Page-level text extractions
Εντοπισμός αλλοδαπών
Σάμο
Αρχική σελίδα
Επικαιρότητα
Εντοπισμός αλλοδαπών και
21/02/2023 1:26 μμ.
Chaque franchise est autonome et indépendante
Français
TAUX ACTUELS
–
--
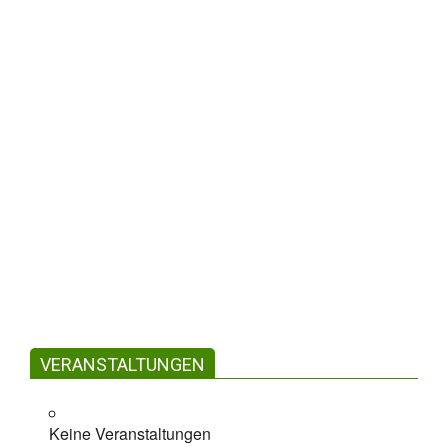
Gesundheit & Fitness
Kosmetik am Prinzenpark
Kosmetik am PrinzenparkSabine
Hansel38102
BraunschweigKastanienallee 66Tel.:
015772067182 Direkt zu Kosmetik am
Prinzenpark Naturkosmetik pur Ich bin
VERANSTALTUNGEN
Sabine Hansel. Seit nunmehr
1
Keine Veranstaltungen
--
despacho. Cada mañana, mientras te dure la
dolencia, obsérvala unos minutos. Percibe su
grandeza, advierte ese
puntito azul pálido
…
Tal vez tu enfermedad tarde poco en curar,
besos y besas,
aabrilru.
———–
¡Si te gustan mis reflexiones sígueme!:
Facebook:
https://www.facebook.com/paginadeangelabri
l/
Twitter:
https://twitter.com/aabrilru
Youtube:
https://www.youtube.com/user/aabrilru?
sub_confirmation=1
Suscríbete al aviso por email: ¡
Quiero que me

▶ Problem: What is the number of lines above that contain "aabrilru"? Reply with that number only.

▶ Answer space: 3